UPDATED 18:16 EDT / AUGUST 25 2014

Embracing OpenStack, VMware gives “integrated stack” a whole new meaning at VMworld 2014

vmware-logoAfter months of speculation topped with a string of earlier-than-expected product announcements in the week leading up to the conference, VMworld 2014 is finally here, and it’s living up the hype. VMworld Inc. kicked off the first day of its buzzed-about customer conference in San Francisco with the formal introduction of the hush-hush project that had partners and competitors alike biting their nails for the last two quarters.

Marvin has officially arrived. The platform, which was initially known as “Project Mystic” when word first emerged of VMware’s plans to break into the converged infrastructure market back in May, now goes by the designation EVO:Rail but otherwise keeps true to the original rumor. It wraps an integrated management layer consisting of the company’s hypervisor and software-defined storage solution around a discrete package of commodity hardware from manufacturing partners.

The product, the first in a series of appliances, packs four Intel E5-2620 v2 nodes along with more than 13 terabytes of flash-accelerated storage capacity in a 2U chassis small enough for proof-of-concept environments and branch offices. A single EVO:Rail can support 100 server images or 250 virtual desktops and stacked together with as many as three for a 16-node cluster, according to VMware, a cap that is set to increase with future iterations.

Like competing hyperconverged solutions from the likes of Nutanix Inc. and SimpliVity Inc, the system allows admins to treat the individual hardware elements as a single logical unit instead of having to provision each separately. Needless to say, that approach offers much greater simplicity compared to traditional converged modules such as the Vblocks offered by VCE (a venture between VMware parent company EMC Corp. and Cisco Systems Inc.) which merely combine compute, storage and transport capacity in a single box. That makes EVO:Rail a direct threat to the jointly-owned firm in a textbook case of product cannibalization, but the companies don’t plan on allowing the situation to continue for long.

VMware is bringing the flexibility of the appliance to Vblocks with a new offering called vRealize Suite that unifies its existing management and automation products under a cohesive license. The combined whole does much more than merely streamline pricing, extending the capabilities of its individual components beyond the data center and into the public cloud to make it easier for customers realize the elusive promise of hybrid computing.

To that end, the vRealize Suite packs integration with Amazon.com’s market-leading infrastructure-as-a-service platform and, more importantly, VMware’s competing vCloud Air. Against the backdrop of the suite making its debut,  the portfolio  has been expanded with a number of new managed options that take direct aim at the retail giant.

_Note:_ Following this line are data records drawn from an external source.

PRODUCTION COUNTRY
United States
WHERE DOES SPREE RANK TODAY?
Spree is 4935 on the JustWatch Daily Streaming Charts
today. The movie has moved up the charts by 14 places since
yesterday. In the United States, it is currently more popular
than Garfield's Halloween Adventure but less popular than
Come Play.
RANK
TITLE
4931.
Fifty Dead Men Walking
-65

VMware’s public cloud now features an extensive set of mobile management and development capabilities, including the collection of backend features that Pivotal Software Inc., another subsidiary of EMC, unveiled as part of the announcement bonanza leading up to VMworld 2014. Also new to the platform is a dedicated option for privacy-conscious enterprises, an object storage store that provides an alternative to Amazon’s S3 and last but not least, an infrastructure-agnostic application management service called vRealize Air Automation.

VMware is continuing the vendor-independence in the data center with vRealize Operations Insight, a module for the on-premise edition of Sphere with Operations Management – one of the components of the suite – that offers monitoring and capacity planning functionality. It’s joined by what is arguably the single most important new product to have come out of the conference thus far including EVO:Rail: VMware Integrated OpenStack.

The homegrown distribution makes the management capabilities of VMware’s software available atop the private cloud platform in a bid to combine the best of two worlds: the stability and maturity of proprietary solutions with the velocity of the  community. In the spirit of open-source, the company is also making that functionality is available for competing distros from Red Hat Inc. Inc., Mirantis Inc. and a number of other partners.

Allowing admins to manage OpenStack clusters from the same interface they’ve been using to provision their virtual infrastructure  might just provide the push needed to propel the project into the enterprise mainstream. As for VMware, it’s looking to be cementing itself as the lynchpin between the open-source private cloud and the Amazon-dominated public cloud, a powerful position to drive long-term growth for the EMC federation as  whole.